So CNN’s Crossfire is dead, or as good as dead. They’ve moved it to a deadly ghetto timeslot -- 4:30 pm. Crossfire’s old 7:00 pm timeslot is the new home of an evening Paula Zhann show, not that we weren’t already seeing enough of her on CNN’s American Morning. This is the last straw for me and cable news -- Fox’s rightwing propaganda and subsequent ratings success has prompted all the other networks to follow suit in a desperate attempt to appeal to all those people out there in the “Red” states that went to George W. Bush in the election. Crossfire was the only cable news program that offered a real left-wing point of view, albeit watered down by milquetoast Paul Begala and the largely absent (though terrific) James Carville.

I feel as though I woke up one morning to find that I’d been moved to another country against my will. I turn on the television and see nothing but right-wing spin masquerading as news, and even the once fair-minded Washington Post shows zero dissent. The only time anyone talks about the opposition is to criticize them and question their patriotism. Chris Matthews constantly asks his MSNBC and syndicated guests: “Why do Americans love George W. Bush so much? Why is it that they’ve really bonded with the guy?”

I’m reminded of an account I once read of North Korean television. “All hail the great leader! He is great! Why is he great? He just is.”

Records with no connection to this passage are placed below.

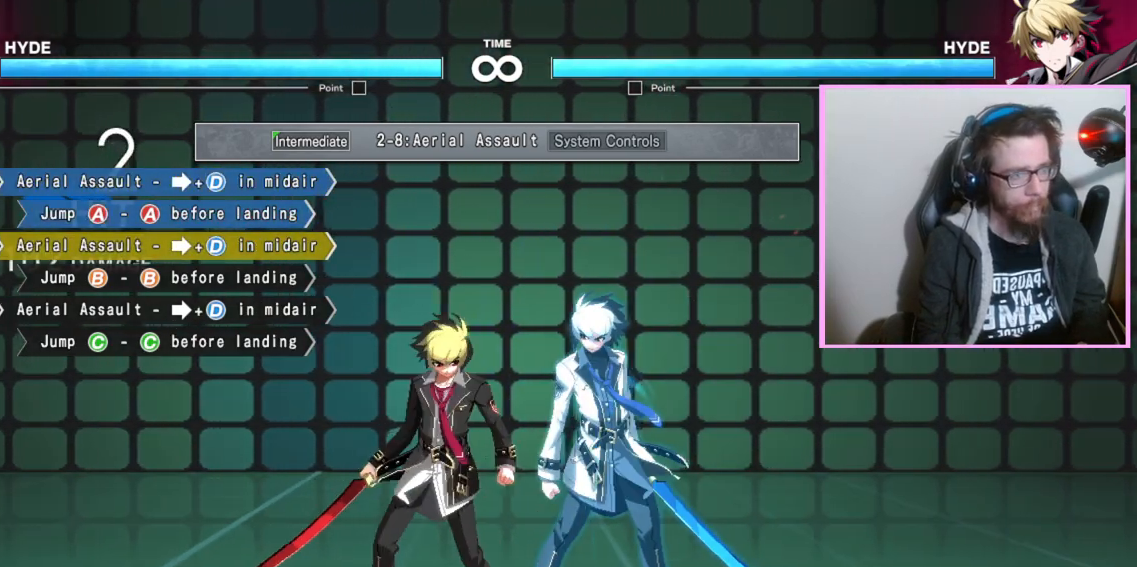
{"buttons": [], "events": []}
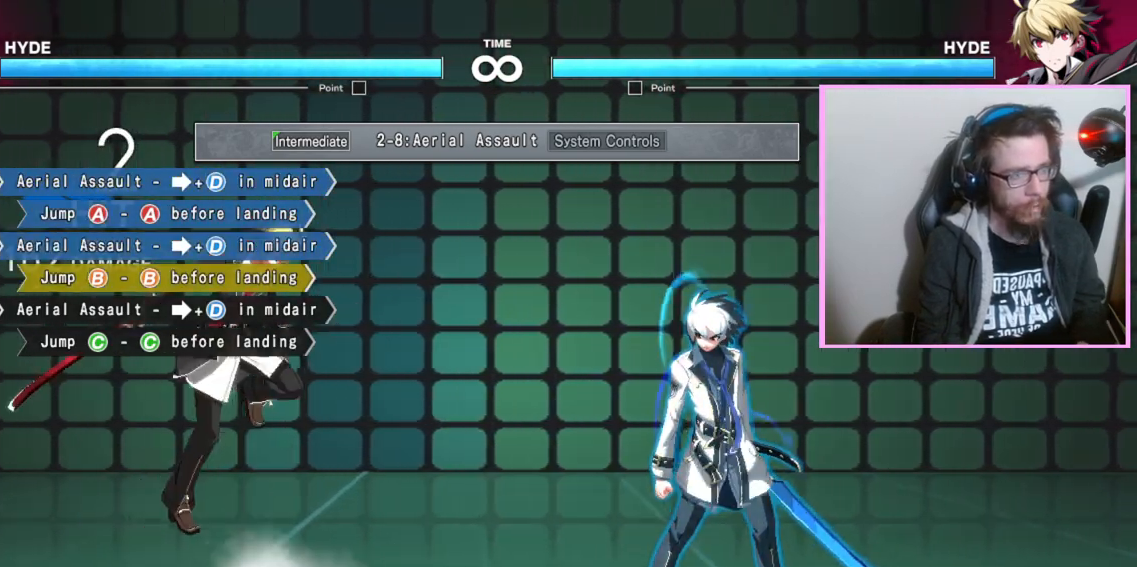
{"buttons": [], "events": [[117, "B", "down"], [200, "B", "up"]]}
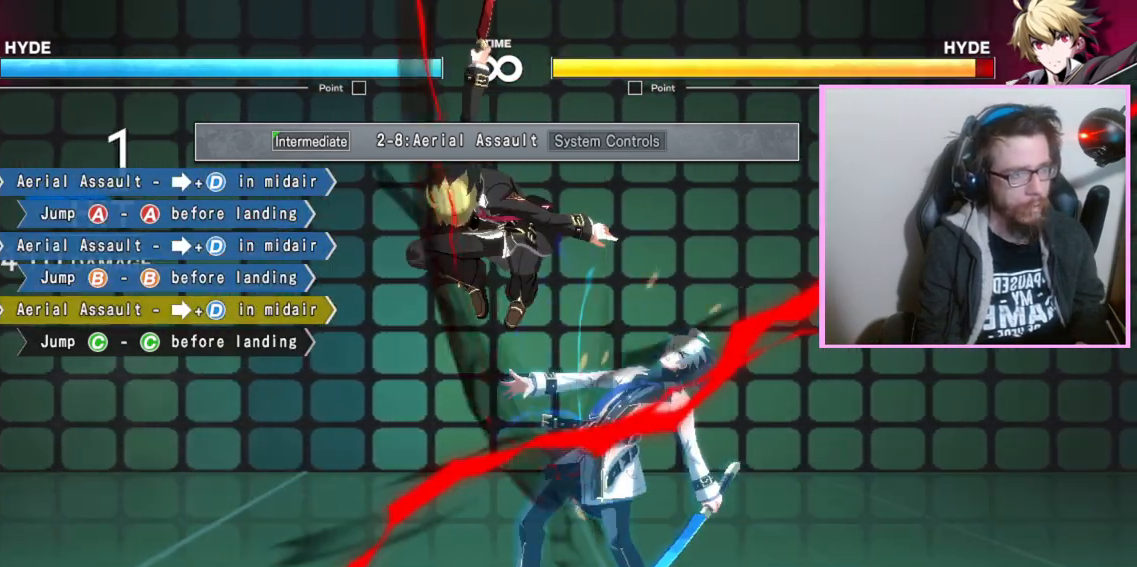
{"buttons": [], "events": []}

At work, I’m surrounded by optimists, people convinced that the Democrats have a chance against Bush in 2004. Most of America gets their news from television, and all the news networks have rolled over and showed Dubya their soft, fat throats. How will any opposition candidate get their message out in this environment? The simple answer is that they can’t.

To try to salvage the illusion of living a free country with an independent press, I’ve decided to stop watching television news. From now on it’s just NPR, and the New York Times for me. I’ve even given up my beloved Washington Post. If the advertisers who fund television news networks want my eyeballs, they should tell the programming robots to start offering objective coverage, again.